Yuma Proving Ground, AZ Image 1
    Yuma Proving Ground, AZ Image 2

    Yuma Proving Ground, AZ History

    In 1850, Fort Yuma was built overlooking the Yuma crossing of the Colorado River where the soldiers could protect the thousands of travelers who came through annually. The Yuma Quartermaster Depot was added in 1865 to supply the Army through New Mexico and Arizona. Both the fort and the depot closed in the 1880s and the Army did not return until World War II.


    The Yuma Test Branch was opened on the old fort site by the U.S. Army Corps of Engineers in 1943. This was an ideal spot to test portable combat bridges along the river.
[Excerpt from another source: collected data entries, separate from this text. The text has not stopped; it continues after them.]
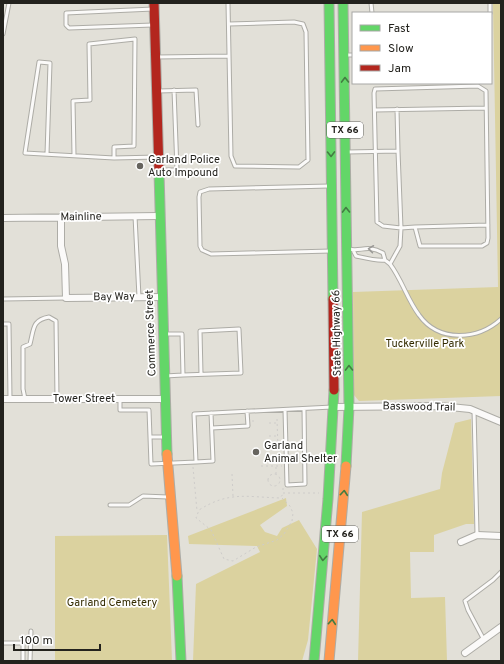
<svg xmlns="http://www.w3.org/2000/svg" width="504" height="664" viewBox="0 0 504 664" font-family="Overpass,sans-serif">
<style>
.green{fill:#dbd29f}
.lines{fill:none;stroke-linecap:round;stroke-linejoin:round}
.lane-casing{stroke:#adaca6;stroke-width:5}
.street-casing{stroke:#adaca6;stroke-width:8}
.fast-casing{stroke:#adaca6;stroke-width:11}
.slow-casing{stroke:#adaca6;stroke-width:11}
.jam-casing{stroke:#adaca6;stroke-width:11}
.path{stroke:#ceccca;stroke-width:1;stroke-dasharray:2 3;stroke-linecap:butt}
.lane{stroke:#fbfaf9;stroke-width:3}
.street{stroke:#fbfaf9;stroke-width:6}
.fast{stroke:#63d668;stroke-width:9}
.slow{stroke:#ff974d;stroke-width:9}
.jam{stroke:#b3261e;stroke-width:9}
.oneway{stroke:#437c42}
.oneway2{stroke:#9a9996}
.poi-dot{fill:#66645e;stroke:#fff;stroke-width:1.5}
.labels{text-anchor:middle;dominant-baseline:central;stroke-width:3.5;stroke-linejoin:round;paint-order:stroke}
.shield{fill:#fff;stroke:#656461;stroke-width:1}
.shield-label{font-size:10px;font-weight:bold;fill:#23221d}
.poi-label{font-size:11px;fill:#23221d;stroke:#fff;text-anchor:start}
.street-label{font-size:11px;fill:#23221d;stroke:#fff}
.park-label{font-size:11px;fill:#342c00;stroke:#fff}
</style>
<rect width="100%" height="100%" fill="#e2e0d8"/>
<path class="green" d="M493,3H501V396L359,401L354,395L353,292L498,287Z
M471,419L474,524H466L434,535V552H410L411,598L445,597L447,661H358L362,512L440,489L442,473L455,423Z
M286,498L287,506L260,525L265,532L277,536L282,528L299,520L317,549L308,640L302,661H193L196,584L260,552L257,546L189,544L188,536Z
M167,535L172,661H55V536Z"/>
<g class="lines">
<g class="lane-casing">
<path id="lane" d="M228,3L231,156L235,166L299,167L308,160L306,32L303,24L294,22L229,24
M371,3L372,13
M490,3V13
M153,9L66,13V25L69,28L153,25
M3,34L9,3
M346,55H353
M157,57L229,56
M158,91L196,90L198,125
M397,109L398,151
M375,110L486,108
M347,152L398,151L401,228L415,227L420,246H482L487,243L488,238L486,91L478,86L375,89L374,93L377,222L383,226L401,228L400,246L390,264L385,260L383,253C367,244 361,252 349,249
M47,154L50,63L39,62L25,153L114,158L158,157
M74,155L73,101L90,100L89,44L135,39L134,146L114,147V158
M160,170H177L174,90
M329,186L209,189L200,192L199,197L200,246L202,250L211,254L331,251
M135,216L139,297
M415,227L488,225
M353,250L356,256C365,258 377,261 385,260
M390,264C402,280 407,299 419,315C439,343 478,340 501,319
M3,299L66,298
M3,324H9L10,399
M183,375L241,373L239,329L200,331L201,374
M165,376L183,375L182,334H165
M25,399L23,389V347L30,344C34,329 32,320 49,317L56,321L57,399
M120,399V410H149L150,437
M285,410L287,485L305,484L304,409
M474,410L477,534
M212,428L248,426L247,411
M165,437H150L151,464L196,462L194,414L332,407
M196,462L213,461L211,413
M110,505H129L143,496L168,497
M484,640L468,610L465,601L493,580L501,572
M3,643H23V661
M30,661L31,631"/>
</g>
<g class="street-casing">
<path id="street" d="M61,217V246L65,264L66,298L162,297
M3,218L159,216
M3,399H165
M334,407L440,406L470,409L501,422
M461,542L477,535L501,536
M465,653L501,627"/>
</g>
<g class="fast-casing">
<path id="fast" d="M329,3L333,299
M343,3L349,407L346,466
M159,172L167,454
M177,576L181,661
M314,661L328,499L334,390"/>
</g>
<g class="slow-casing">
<path id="slow" d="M167,454L177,576
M329,661L346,466"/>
</g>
<g class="jam-casing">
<path id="jam" d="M154,3L159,172
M333,299L334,390"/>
</g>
<path class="path" d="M277,419L278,449H282
M253,420V424
M269,423H277
M269,436H277
M261,466H282
M193,467L197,511
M276,467V474
M268 480a6 6 0 1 1 12 0a6 6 0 1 1-12 0Z
M232,474L233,496
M283,488V493H319
M282,498L290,506L293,513L292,521L284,534L277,540L256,547L233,561L224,559L211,530L196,518L199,510C229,491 247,497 280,498L284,493"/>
<use href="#lane" class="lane"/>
<use href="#street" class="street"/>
<use href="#fast" class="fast"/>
<use href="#slow" class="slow"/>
<use href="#jam" class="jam"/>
</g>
<defs><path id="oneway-chevron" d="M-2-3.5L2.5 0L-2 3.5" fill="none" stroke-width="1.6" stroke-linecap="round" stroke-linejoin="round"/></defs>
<g class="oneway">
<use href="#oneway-chevron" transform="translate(345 80) rotate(-91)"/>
<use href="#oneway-chevron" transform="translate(331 154) rotate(89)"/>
<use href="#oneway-chevron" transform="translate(346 210) rotate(-91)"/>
<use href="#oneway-chevron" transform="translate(349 368) rotate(-91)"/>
<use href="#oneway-chevron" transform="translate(344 493) rotate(-85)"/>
<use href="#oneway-chevron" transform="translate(323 558) rotate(95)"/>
<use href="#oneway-chevron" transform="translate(332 622) rotate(-85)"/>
</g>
<use class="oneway2" href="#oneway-chevron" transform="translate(371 249) rotate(-172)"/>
<g class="poi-dot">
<circle cx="140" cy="166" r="4"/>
<circle cx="256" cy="452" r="4"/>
</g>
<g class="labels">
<g class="shield">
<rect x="327" y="122" width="36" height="16" rx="3"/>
<rect x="322" y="526" width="36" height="16" rx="3"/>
</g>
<g class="shield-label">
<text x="345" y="130">TX 66</text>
<text x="340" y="534">TX 66</text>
</g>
<g class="poi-label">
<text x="148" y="160">Garland Police<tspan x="148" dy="13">Auto Impound</tspan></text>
<text x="264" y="446">Garland<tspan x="264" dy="13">Animal Shelter</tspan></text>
</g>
<g class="street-label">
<text transform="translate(81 217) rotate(-1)">Mainline</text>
<text transform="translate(114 297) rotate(-1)">Bay Way</text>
<text transform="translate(151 333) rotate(-92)">Commerce Street</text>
<text transform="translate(337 333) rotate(-91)">State Highway 66</text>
<text x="84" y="399">Tower Street</text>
<text transform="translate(419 407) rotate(1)">Basswood Trail</text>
</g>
<g class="park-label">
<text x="425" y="344">Tuckerville Park</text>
<text x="112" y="603">Garland Cemetery</text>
</g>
</g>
<rect width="504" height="664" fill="none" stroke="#23221d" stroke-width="8"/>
<rect x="352" y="12" width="140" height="72" fill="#ffffff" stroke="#a7a7a5"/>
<rect x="360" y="25" width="20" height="6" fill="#63d668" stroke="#a7a7a5"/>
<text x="388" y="32" font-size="12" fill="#23221d">Fast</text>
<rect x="360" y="45" width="20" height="6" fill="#ff974d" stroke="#a7a7a5"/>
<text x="388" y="52" font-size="12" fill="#23221d">Slow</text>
<rect x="360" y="65" width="20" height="6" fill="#b3261e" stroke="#a7a7a5"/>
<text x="388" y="72" font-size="12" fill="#23221d">Jam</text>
<path d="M14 644v6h86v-6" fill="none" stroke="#23221d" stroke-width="2"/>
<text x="20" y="644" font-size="12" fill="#23221d" stroke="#ffffff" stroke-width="3" paint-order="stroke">100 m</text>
</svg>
Camp Laguna also opened at the same time for mechanized warfare training as one of only 12 desert training facilities in an 18,000 square mile area known as the California-Arizona Maneuver Area (CAMA). This was closed in 1944, but the test branch stayed open


    In the same year, the Yuma Test Branch expanded to include rice and hemp plants planted to create a realistic training environment for the expected invasion of Japan. Though the test branch closed in 1950, it was reopened a year later as the Yuma Test Station and it had expanded yet again. This time, the station housed the nation's longest overland artillery range for the testing of armored vehicles and air delivery systems.


    After the Army reorganized in 1963, the station was renamed Yuma Proving Ground. During the mid 1960s, the High Altitude Research Project (HARP) was developed at Yuma. This was a gun made out of 2 16-inch Navy gun tubes; it measured 119 feet and weighed 240 tons and, when fired, launched 111 miles into space and returned to the base 30 miles from where it had started.


    In 1971, Aberdeen Proving Ground's aircraft armament testing mission was reassigned permanently to Yuma. Yuma also was designated as a Major Range and Test Facility. 1971 also saw the construction of the most highly instrumented helicopter armament test range in the nation make Yuma its home. The AH-64 Apache helicopter had all its developmental testing done here and the civilian and military developmental work on the GPS also happened at Yuma. In 1995, the Western world's largest mine, countermine, and demolitions test facility opened here. Today one of Yuma's most important programs is the testing of Stryker armored vehicles and all its variants.